_YOUR ASSIGNMENT_
Each line of the material holding the word "Right" must be identified and copied.

_MATERIAL SUPPLIED_

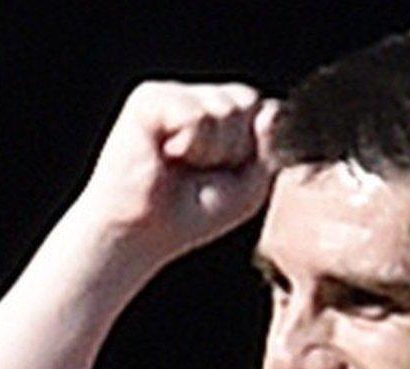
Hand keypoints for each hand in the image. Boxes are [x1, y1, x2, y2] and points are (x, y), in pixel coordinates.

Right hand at [70, 80, 280, 274]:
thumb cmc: (189, 215)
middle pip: (246, 101)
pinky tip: (165, 156)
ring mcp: (171, 94)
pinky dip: (189, 144)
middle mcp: (194, 97)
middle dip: (232, 148)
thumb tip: (269, 108)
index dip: (250, 149)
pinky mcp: (149, 99)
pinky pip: (195, 113)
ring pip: (224, 107)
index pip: (262, 107)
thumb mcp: (249, 187)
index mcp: (217, 113)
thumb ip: (270, 148)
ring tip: (179, 165)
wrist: (139, 234)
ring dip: (210, 150)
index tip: (220, 175)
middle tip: (195, 171)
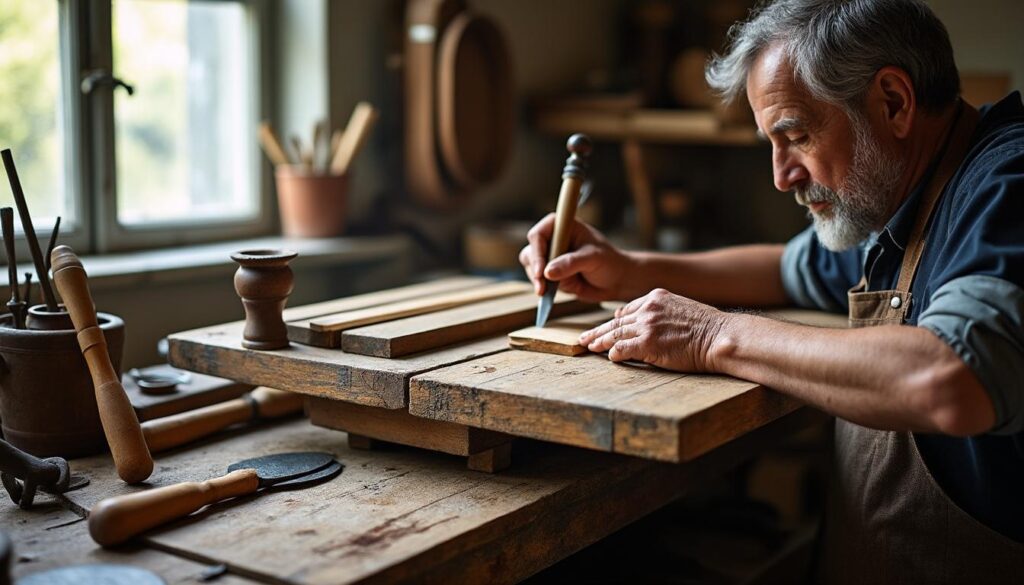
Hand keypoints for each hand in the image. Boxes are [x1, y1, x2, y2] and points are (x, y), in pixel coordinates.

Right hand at [519, 214, 633, 301]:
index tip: (541, 271)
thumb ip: (570, 263)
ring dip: (537, 280)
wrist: (617, 280)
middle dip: (534, 269)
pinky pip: (538, 279)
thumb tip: (548, 272)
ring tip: (546, 292)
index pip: (539, 234)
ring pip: (531, 266)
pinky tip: (548, 294)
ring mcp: (551, 256)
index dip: (537, 251)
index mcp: (563, 226)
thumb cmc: (609, 262)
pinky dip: (541, 286)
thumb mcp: (593, 259)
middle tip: (541, 287)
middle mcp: (554, 238)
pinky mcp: (551, 272)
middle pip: (531, 251)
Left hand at [578, 288, 724, 371]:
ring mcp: (647, 325)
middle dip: (598, 331)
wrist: (720, 336)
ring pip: (615, 334)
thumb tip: (640, 318)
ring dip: (600, 342)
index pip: (627, 310)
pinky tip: (609, 358)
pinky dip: (613, 354)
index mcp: (655, 297)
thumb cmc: (706, 327)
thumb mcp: (680, 307)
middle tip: (584, 338)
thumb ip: (659, 311)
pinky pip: (622, 349)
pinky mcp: (648, 343)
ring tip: (589, 347)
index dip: (614, 321)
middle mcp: (648, 308)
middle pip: (616, 322)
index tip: (604, 327)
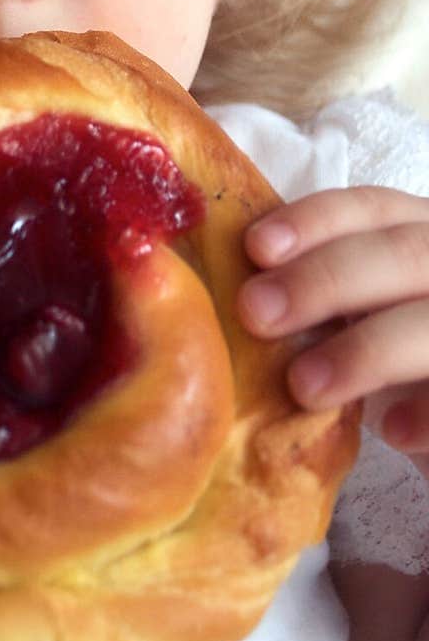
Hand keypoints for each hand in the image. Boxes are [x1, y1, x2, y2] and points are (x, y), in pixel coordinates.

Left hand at [239, 186, 428, 464]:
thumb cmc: (381, 353)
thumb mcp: (354, 310)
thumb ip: (309, 294)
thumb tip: (232, 294)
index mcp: (420, 235)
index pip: (374, 208)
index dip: (316, 221)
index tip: (257, 247)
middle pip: (403, 254)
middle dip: (325, 280)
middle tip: (257, 314)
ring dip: (367, 350)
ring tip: (303, 386)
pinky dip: (428, 411)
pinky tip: (392, 431)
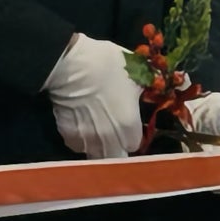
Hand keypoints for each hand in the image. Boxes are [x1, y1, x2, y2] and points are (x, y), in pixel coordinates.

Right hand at [42, 33, 143, 159]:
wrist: (69, 64)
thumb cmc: (106, 64)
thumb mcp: (135, 70)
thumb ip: (145, 86)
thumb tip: (152, 86)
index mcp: (128, 125)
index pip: (134, 144)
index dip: (131, 135)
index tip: (127, 126)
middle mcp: (109, 138)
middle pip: (115, 156)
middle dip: (115, 148)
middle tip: (112, 133)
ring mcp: (86, 139)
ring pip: (95, 154)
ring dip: (97, 145)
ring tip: (94, 129)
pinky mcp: (67, 135)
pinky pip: (77, 144)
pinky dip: (80, 139)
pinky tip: (79, 124)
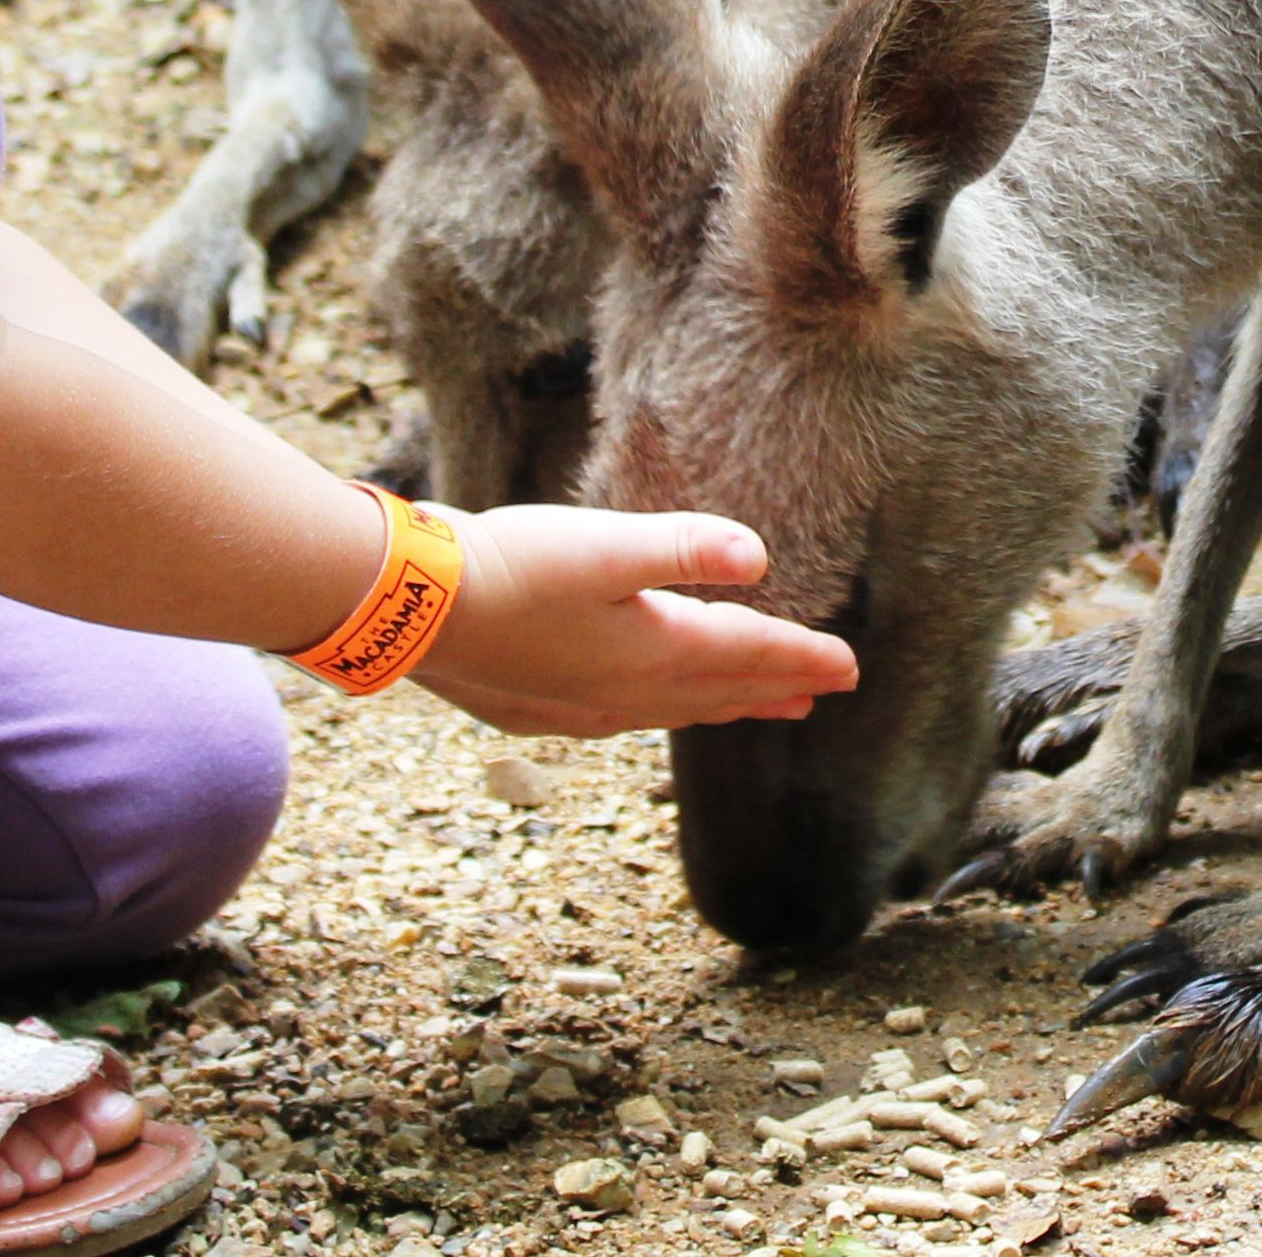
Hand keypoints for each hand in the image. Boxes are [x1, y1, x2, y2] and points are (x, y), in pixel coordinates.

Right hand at [416, 506, 857, 736]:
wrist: (410, 609)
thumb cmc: (510, 567)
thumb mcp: (606, 544)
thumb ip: (685, 548)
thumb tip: (759, 556)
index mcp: (653, 651)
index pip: (748, 655)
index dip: (802, 657)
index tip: (850, 668)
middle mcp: (626, 691)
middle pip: (721, 693)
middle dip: (775, 689)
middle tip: (822, 694)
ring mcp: (582, 707)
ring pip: (677, 712)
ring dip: (725, 707)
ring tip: (759, 708)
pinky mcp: (542, 708)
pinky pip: (629, 717)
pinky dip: (665, 712)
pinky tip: (650, 708)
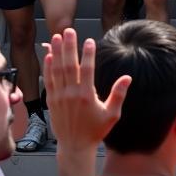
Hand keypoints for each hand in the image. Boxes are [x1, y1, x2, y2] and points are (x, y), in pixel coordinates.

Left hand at [44, 28, 129, 151]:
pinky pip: (48, 80)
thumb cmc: (95, 130)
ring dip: (57, 52)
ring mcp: (59, 97)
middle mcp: (71, 94)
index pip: (87, 70)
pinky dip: (48, 67)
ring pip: (57, 70)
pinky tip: (49, 55)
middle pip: (69, 65)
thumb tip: (127, 77)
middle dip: (69, 46)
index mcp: (87, 96)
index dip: (88, 54)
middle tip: (68, 30)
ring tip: (57, 36)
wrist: (75, 146)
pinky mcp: (51, 101)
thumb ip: (118, 94)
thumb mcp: (112, 115)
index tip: (89, 41)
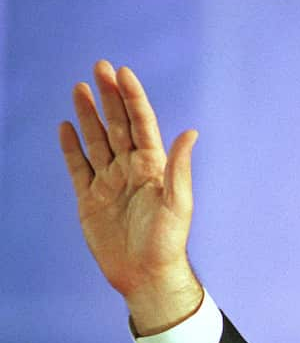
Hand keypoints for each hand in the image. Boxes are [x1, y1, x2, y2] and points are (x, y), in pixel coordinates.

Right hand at [59, 60, 201, 334]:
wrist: (145, 276)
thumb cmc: (167, 242)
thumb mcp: (178, 203)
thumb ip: (179, 167)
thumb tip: (191, 132)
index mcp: (154, 168)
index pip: (142, 125)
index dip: (133, 98)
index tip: (123, 73)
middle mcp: (131, 170)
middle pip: (117, 125)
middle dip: (109, 96)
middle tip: (99, 67)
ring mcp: (109, 183)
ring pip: (96, 140)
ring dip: (88, 115)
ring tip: (80, 88)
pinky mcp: (90, 199)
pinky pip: (78, 167)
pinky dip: (71, 147)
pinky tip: (65, 127)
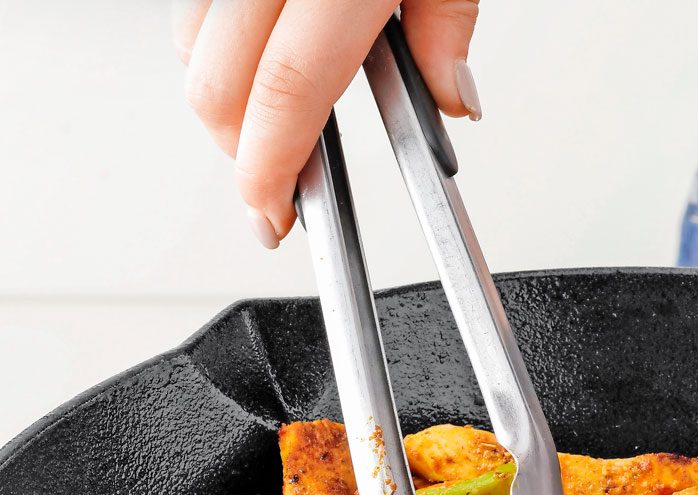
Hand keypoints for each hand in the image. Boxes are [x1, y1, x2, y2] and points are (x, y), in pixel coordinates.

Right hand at [173, 0, 481, 247]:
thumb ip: (445, 25)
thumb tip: (452, 100)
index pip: (286, 94)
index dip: (271, 169)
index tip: (275, 218)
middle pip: (220, 85)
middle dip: (241, 155)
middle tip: (279, 191)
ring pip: (191, 46)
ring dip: (223, 104)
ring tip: (275, 132)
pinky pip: (193, 9)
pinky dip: (215, 52)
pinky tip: (257, 66)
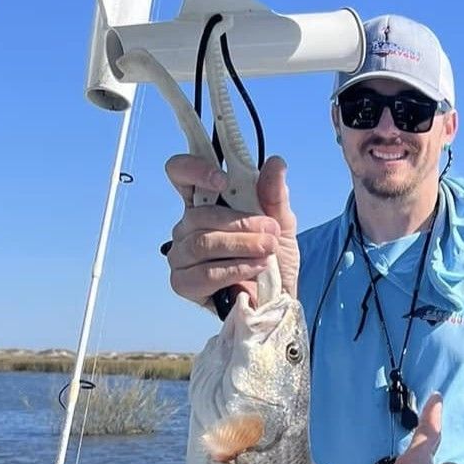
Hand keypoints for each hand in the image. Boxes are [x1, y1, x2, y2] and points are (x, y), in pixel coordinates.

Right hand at [163, 154, 298, 309]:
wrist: (278, 299)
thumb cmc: (273, 259)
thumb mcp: (281, 224)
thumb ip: (275, 195)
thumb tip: (276, 163)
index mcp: (205, 204)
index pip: (181, 174)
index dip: (195, 170)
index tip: (222, 180)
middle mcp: (187, 226)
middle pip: (198, 215)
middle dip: (240, 222)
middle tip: (270, 231)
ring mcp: (182, 255)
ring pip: (202, 243)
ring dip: (241, 245)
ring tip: (268, 250)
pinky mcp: (183, 283)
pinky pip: (204, 273)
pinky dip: (235, 269)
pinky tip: (256, 268)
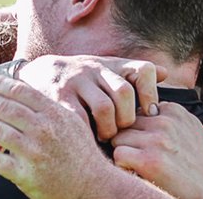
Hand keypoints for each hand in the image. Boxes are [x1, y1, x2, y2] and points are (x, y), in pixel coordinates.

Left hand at [0, 75, 117, 198]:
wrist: (93, 185)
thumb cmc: (80, 152)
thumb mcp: (70, 121)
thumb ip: (48, 106)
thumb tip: (22, 90)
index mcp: (54, 113)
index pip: (19, 91)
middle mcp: (43, 130)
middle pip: (4, 107)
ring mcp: (34, 153)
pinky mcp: (26, 175)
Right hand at [16, 55, 165, 139]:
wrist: (37, 73)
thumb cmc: (81, 79)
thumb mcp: (106, 70)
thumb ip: (133, 75)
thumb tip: (166, 74)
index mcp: (111, 65)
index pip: (143, 70)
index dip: (151, 93)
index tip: (149, 112)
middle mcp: (95, 69)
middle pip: (124, 92)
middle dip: (127, 117)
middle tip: (122, 129)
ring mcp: (76, 83)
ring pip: (104, 108)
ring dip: (109, 129)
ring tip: (104, 136)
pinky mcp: (58, 98)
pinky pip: (80, 119)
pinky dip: (88, 132)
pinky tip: (88, 138)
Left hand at [111, 102, 202, 198]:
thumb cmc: (197, 159)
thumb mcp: (189, 126)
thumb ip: (168, 114)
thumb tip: (144, 109)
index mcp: (173, 110)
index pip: (138, 111)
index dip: (138, 127)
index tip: (148, 140)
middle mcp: (164, 122)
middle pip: (125, 123)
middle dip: (128, 138)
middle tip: (140, 153)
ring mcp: (156, 140)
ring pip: (118, 138)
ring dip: (124, 151)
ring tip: (140, 162)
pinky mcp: (148, 160)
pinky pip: (118, 155)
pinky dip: (123, 166)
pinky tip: (137, 171)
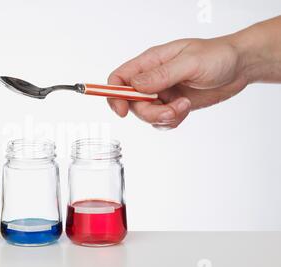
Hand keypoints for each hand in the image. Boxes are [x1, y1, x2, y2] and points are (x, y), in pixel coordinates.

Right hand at [108, 37, 248, 128]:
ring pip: (147, 115)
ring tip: (184, 107)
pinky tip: (185, 110)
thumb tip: (135, 86)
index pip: (119, 78)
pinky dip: (171, 121)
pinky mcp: (172, 105)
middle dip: (149, 112)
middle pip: (132, 102)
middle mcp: (152, 78)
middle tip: (171, 111)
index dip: (115, 95)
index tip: (122, 110)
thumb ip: (161, 75)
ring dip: (164, 117)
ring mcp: (162, 93)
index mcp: (151, 62)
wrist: (240, 67)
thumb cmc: (217, 56)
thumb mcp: (189, 62)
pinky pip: (162, 121)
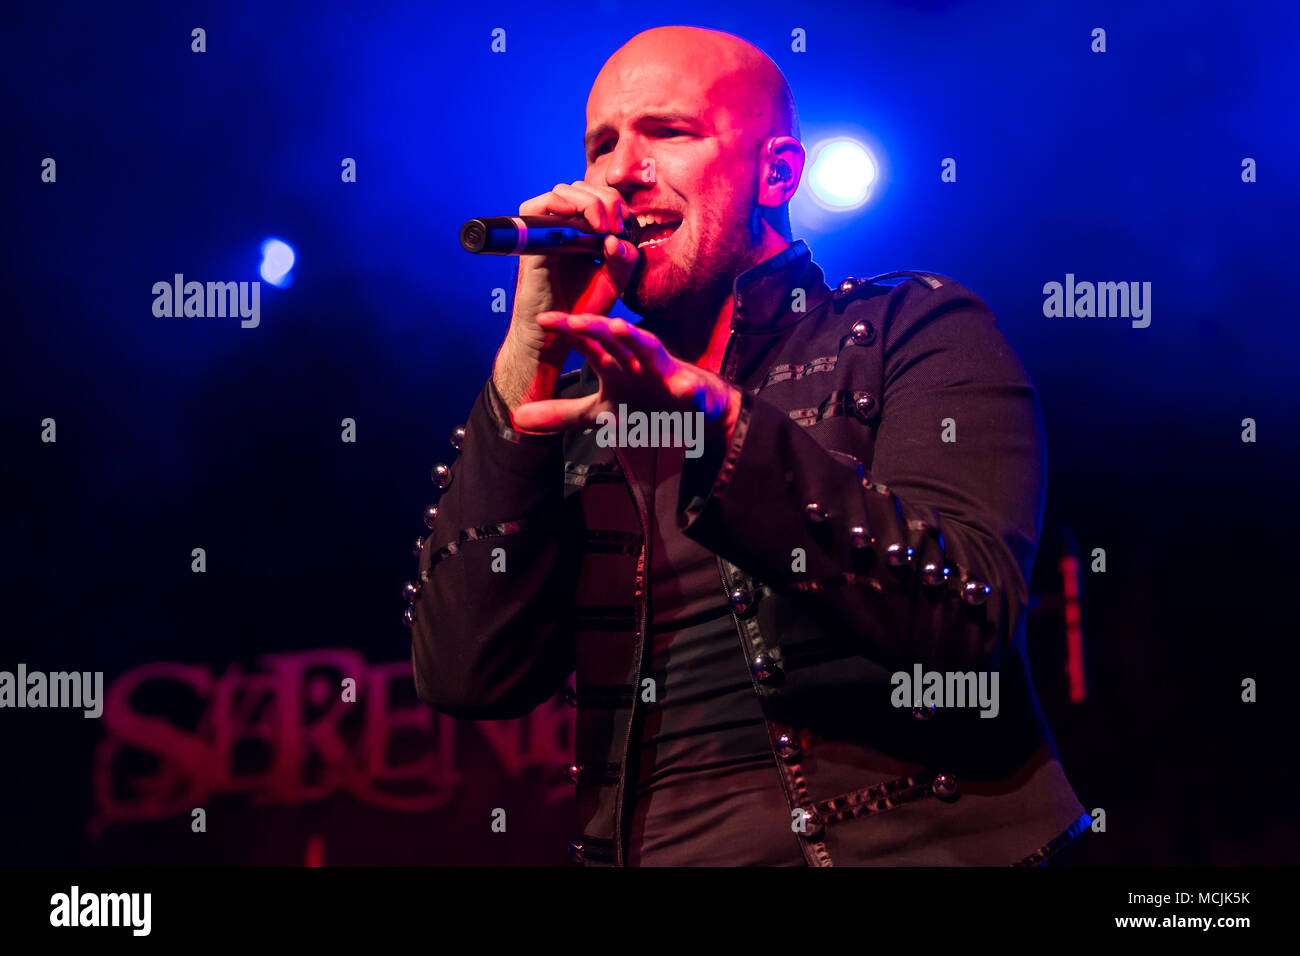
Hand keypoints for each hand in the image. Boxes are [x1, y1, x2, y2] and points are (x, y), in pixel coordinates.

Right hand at [494, 182, 638, 414]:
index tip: (625, 224)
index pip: (595, 196)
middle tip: (615, 225)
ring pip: (562, 192)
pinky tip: (586, 227)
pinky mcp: (531, 243)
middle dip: (605, 199)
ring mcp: (543, 233)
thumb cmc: (580, 309)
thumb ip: (623, 258)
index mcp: (579, 232)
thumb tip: (616, 236)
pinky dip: (562, 207)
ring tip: (603, 227)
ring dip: (589, 202)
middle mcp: (559, 228)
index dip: (613, 201)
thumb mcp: (613, 281)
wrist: (555, 337)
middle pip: (580, 187)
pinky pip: (538, 209)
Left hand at [513, 312, 741, 441]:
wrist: (692, 412)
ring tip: (620, 328)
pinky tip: (684, 386)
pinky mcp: (689, 388)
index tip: (541, 319)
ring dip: (635, 338)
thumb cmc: (646, 404)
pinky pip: (689, 387)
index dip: (566, 330)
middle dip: (595, 326)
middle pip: (613, 337)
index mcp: (613, 362)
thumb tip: (518, 417)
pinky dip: (687, 386)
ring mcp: (662, 370)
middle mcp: (635, 358)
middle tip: (573, 319)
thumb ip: (561, 414)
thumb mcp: (599, 414)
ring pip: (649, 348)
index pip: (586, 341)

_TASK ANSWER_
Right hand at [70, 80, 280, 274]:
Right hand at [519, 214, 633, 301]:
Right hand at [42, 33, 143, 159]:
Right hand at [416, 506, 857, 736]:
Right hand at [59, 60, 201, 334]:
Right hand at [173, 0, 481, 247]:
Right hand at [163, 154, 298, 309]:
Right hand at [16, 55, 165, 139]:
Right hand at [108, 37, 248, 128]:
Right hand at [494, 182, 638, 414]:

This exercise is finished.